John Wood’s estate map of 1808-1813 shows the main house, dovecote and barn as a group with the cowshed, malthouse and granary to the North. By the 1845 tithe map this group has been added to by a cottage to the southeast of the main house (the Garden Cottage), on the site now occupied by Millway Cottage, and two cottages to the north (7-8 Ockley Manor Farm Cottages).

By 1881 the growth of the farm required more farm hands on site necessitating further building. A cottage had been built opposite the malthouse / courtyard group on the other side of Ockley Lane (6, Ockley Cottages, replaced by the later Barn Cottage). The original cottage was built in the same ‘estate’ style’ as the other buildings, comprising flint with bands of brickwork, visible on the aerial photo at the foot of the page.

Three further cottages were added by 1897 (nos. 3, 4, 5 Ockley Cottages), and by now the farm was split away from Ockley Manor, although there remained inter-tenancy of land and the residents of the cottages worked across both Ockley Manor Farm and Ockley Manor itself, with many families having family members working on the farm, with others as servants in the Manor.

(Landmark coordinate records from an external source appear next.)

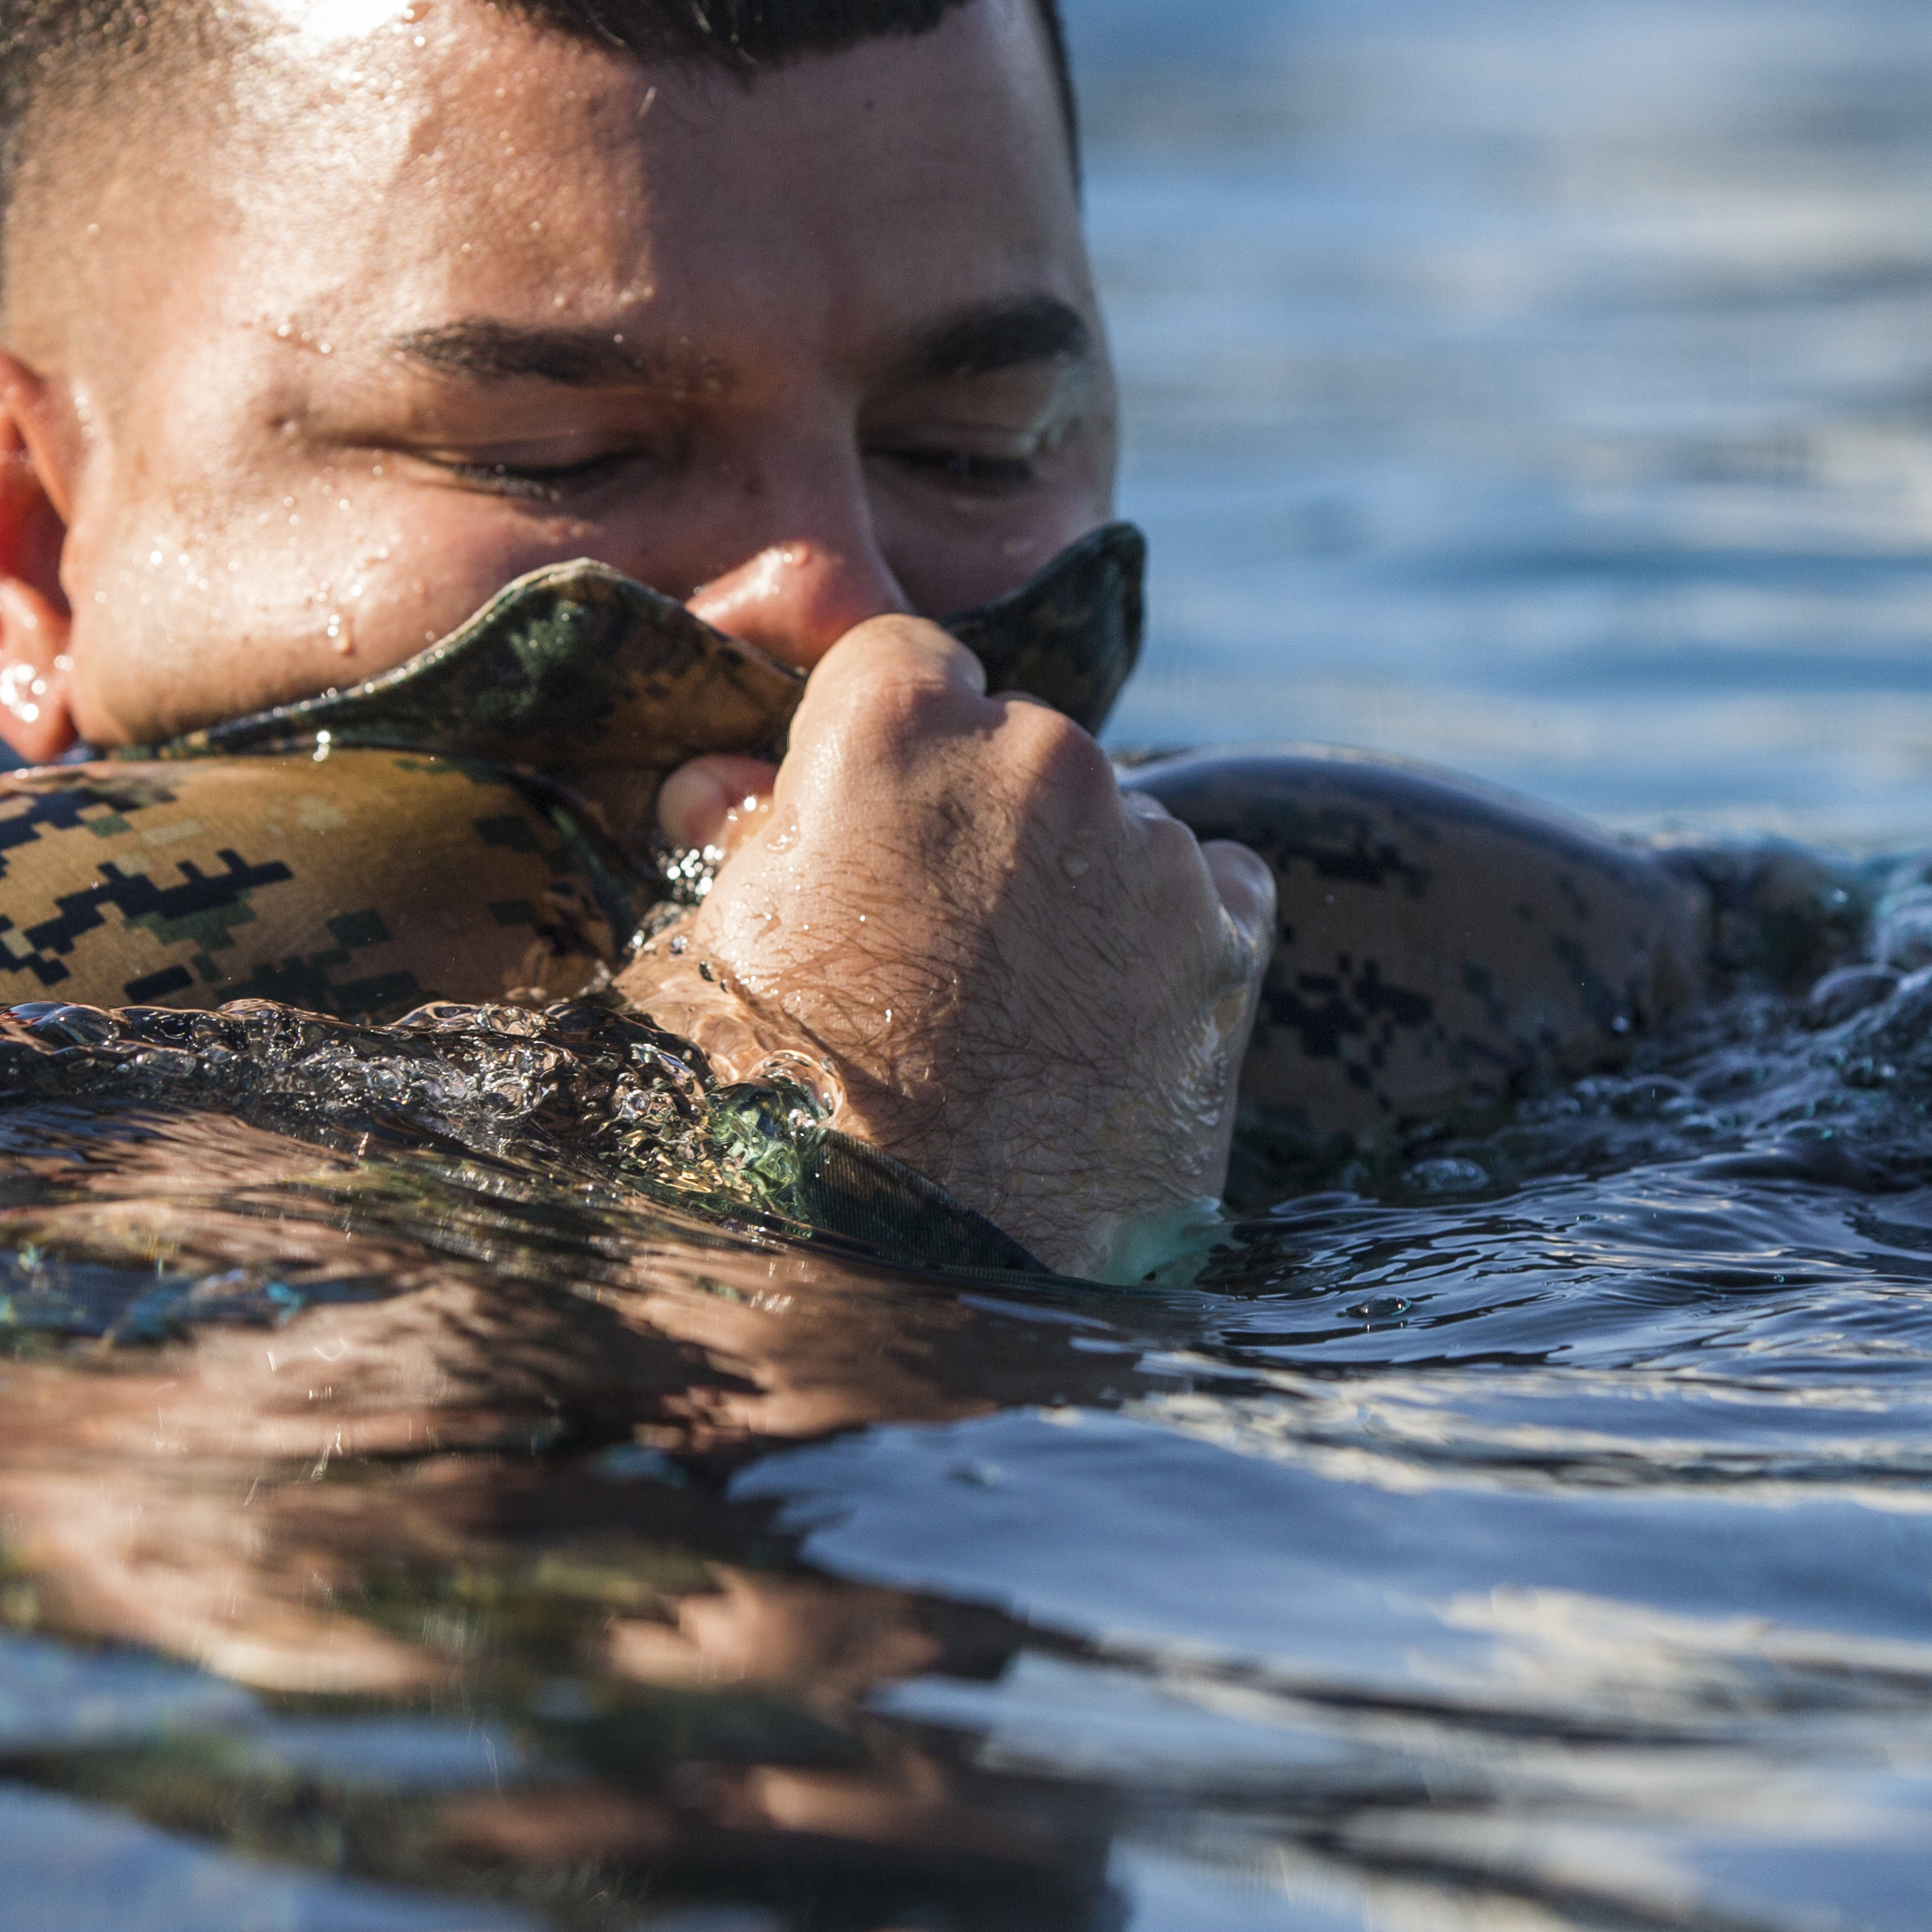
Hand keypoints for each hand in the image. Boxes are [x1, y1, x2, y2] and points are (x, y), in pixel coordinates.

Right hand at [618, 617, 1270, 1279]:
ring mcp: (1145, 844)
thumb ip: (732, 839)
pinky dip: (1167, 934)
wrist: (918, 1276)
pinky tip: (1100, 1024)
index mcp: (893, 727)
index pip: (901, 655)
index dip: (878, 736)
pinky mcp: (1229, 938)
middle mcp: (1037, 754)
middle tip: (928, 937)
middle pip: (1012, 737)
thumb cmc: (778, 1115)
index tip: (865, 810)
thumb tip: (725, 782)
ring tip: (1013, 1009)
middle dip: (976, 814)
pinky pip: (1205, 889)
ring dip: (1070, 879)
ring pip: (1109, 819)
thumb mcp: (702, 959)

The farm had also seen the addition of two further large barns through the 1800s, one to form the eastern-most barn, a cart-shed, the other to enclose the courtyard group close to Ockley Lane.

20th Century

The early years of the 20th Century saw the two further cottages being added Northwards in Ockley Lane to the farm (1 & 2 Ockley Cottages) plus a new farm house overlooking the farm land, at Ockley House and Woodside. Two further houses were built for the owners of the Manor House southwards in Ockley Lane near the S bend. Arable farming became mechanised, although much of the land remained grazing land, with cattle and sheep being reared. The field shapes remained very much similar to the old field shapes of the 18th and 19th century, although inevitably with a number of fields joined together as the use of mechanisation grew.

Some of the cottages were sold off in to private ownership towards the end of the century, providing a statement for the decline of the number of people engaged in agriculture.

21st Century

The courtyard group of barns were developed for residential use in the early 2000s, forming Malthouse Barn, Ockley Manor Farm Barn and The Granary, becoming privately owned. The Barn at Ockley Manor was also converted for residential use.

More cottages and two of the farm barns were sold in 2015, including 7-8 Ockley Manor Farm Cottages and the cowshed and cart-shed, which had been used for farming purposes until that time. The two cottages and the two barns have been acquired by the current owners of Ockley Manor, in order for them to be restored and returned to functional use as part of the Ockley estate - coming full circle.